Breast biopsies often cause anxiety and pain that influence patients' experience and procedure outcomes. Music interventions offer a practical alternative to pharmacological methods for reducing these effects. We conducted a PRISMA-compliant systematic review and meta-analysis to evaluate the efficacy of music during breast biopsies. We searched PubMed, Cochrane CENTRAL Library, EMBASE, and ClinicalTrials.gov up to May 2025. We included randomized controlled trials (RCTs) comparing music interventions with routine care without music intervention. The primary outcomes were anxiety and pain scores; secondary outcomes assessed changes in these scores before and after the procedure. We calculated standardized mean differences (SMDs) with 95% confidence intervals (CIs) using a random-effects model.

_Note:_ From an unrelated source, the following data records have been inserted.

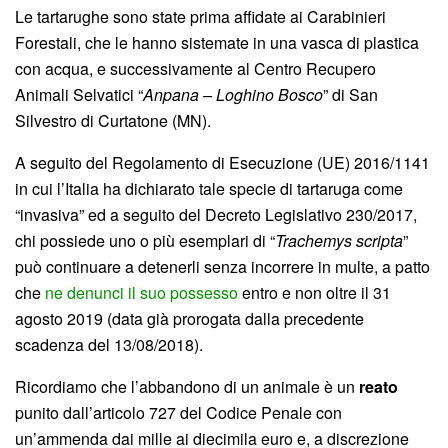
Le tartarughe sono state prima affidate ai Carabinieri
Forestali, che le hanno sistemate in una vasca di plastica
con acqua, e successivamente al Centro Recupero
Animali Selvatici “
Anpana – Loghino Bosco
” di San
Silvestro di Curtatone (MN).
A seguito del Regolamento di Esecuzione (UE) 2016/1141
in cui l’Italia ha dichiarato tale specie di tartaruga come
“invasiva” ed a seguito del Decreto Legislativo 230/2017,
chi possiede uno o più esemplari di “
Trachemys scripta
”
può continuare a detenerli senza incorrere in multe, a patto
che
ne denunci il suo possesso
entro e non oltre il 31
agosto 2019 (data già prorogata dalla precedente
scadenza del 13/08/2018).
Ricordiamo che l’abbandono di un animale è un
reato
punito dall’articolo 727 del Codice Penale con
un’ammenda dai mille ai diecimila euro e, a discrezione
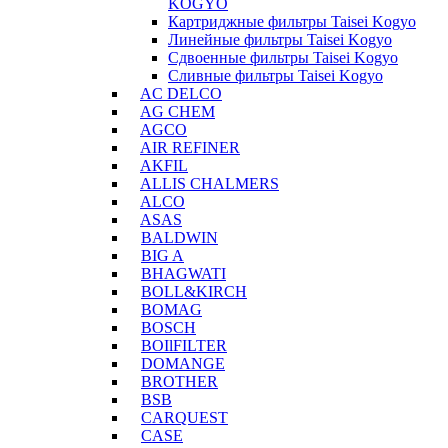
KOGYO
Картриджные фильтры Taisei Kogyo
Линейные фильтры Taisei Kogyo
Сдвоенные фильтры Taisei Kogyo
Сливные фильтры Taisei Kogyo
AC DELCO
AG CHEM
AGCO
AIR REFINER
AKFIL
ALLIS CHALMERS
ALCO
ASAS
BALDWIN
BIG A
BHAGWATI
BOLL&KIRCH
BOMAG
BOSCH
BOIlFILTER
DOMANGE
BROTHER
BSB
CARQUEST
CASE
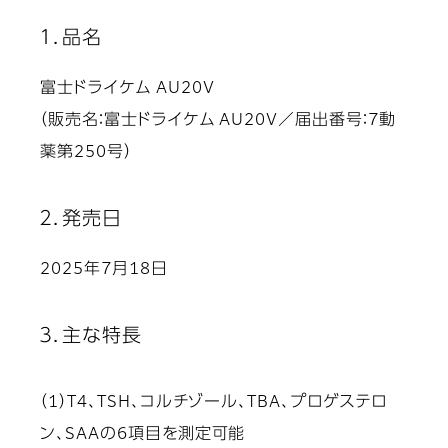
１．品名
富士ドライケム AU20V
（販売名：富士ドライケム AU20V／届出番号：7動
薬第250号）
２．発売日
2025年7月18日
３．主な特長
（1）T4、TSH、コルチゾール、TBA、プロゲステロ
ン、SAAの6項目を測定可能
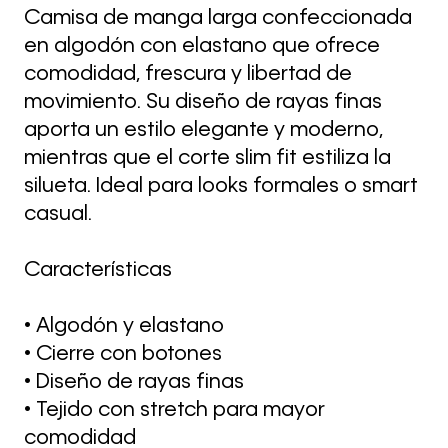
Camisa de manga larga confeccionada
en algodón con elastano que ofrece
comodidad, frescura y libertad de
movimiento. Su diseño de rayas finas
aporta un estilo elegante y moderno,
mientras que el corte slim fit estiliza la
silueta. Ideal para looks formales o smart
casual.
Características
• Algodón y elastano
• Cierre con botones
• Diseño de rayas finas
• Tejido con stretch para mayor
comodidad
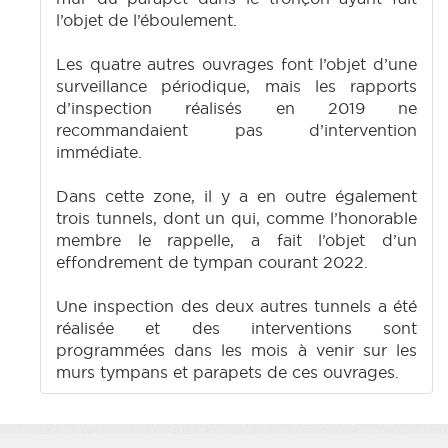
l’objet de l’éboulement.
Les quatre autres ouvrages font l’objet d’une
surveillance périodique, mais les rapports
d’inspection réalisés en 2019 ne
recommandaient pas d’intervention
immédiate.
Dans cette zone, il y a en outre également
trois tunnels, dont un qui, comme l’honorable
membre le rappelle, a fait l’objet d’un
effondrement de tympan courant 2022.
Une inspection des deux autres tunnels a été
réalisée et des interventions sont
programmées dans les mois à venir sur les
murs tympans et parapets de ces ouvrages.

Seven RCTs with 606 participants met the inclusion criteria. The mean age of participants was 50.8 years. Anxiety scores were significantly lower in the music group compared with controls (SMD = -0.22, 95% CI: -0.38 to -0.06, p < 0.05, I2 = 0%). Anxiety reduction from pre- to postprocedure was also greater with music (SMD = 0.25, 95% CI: 0.07-0.44, p < 0.05, I2 = 0%). However, pain scores did not differ significantly (SMD = -0.33, 95% CI: -0.83 to 0.17, p > 0.05, I2 = 82%). Music interventions were associated with a small but statistically significant reduction in anxiety during breast biopsy procedures, but no significant reduction in pain. These findings support music as a safe, nonpharmacological option to improve patient experience, particularly with respect to procedural anxiety.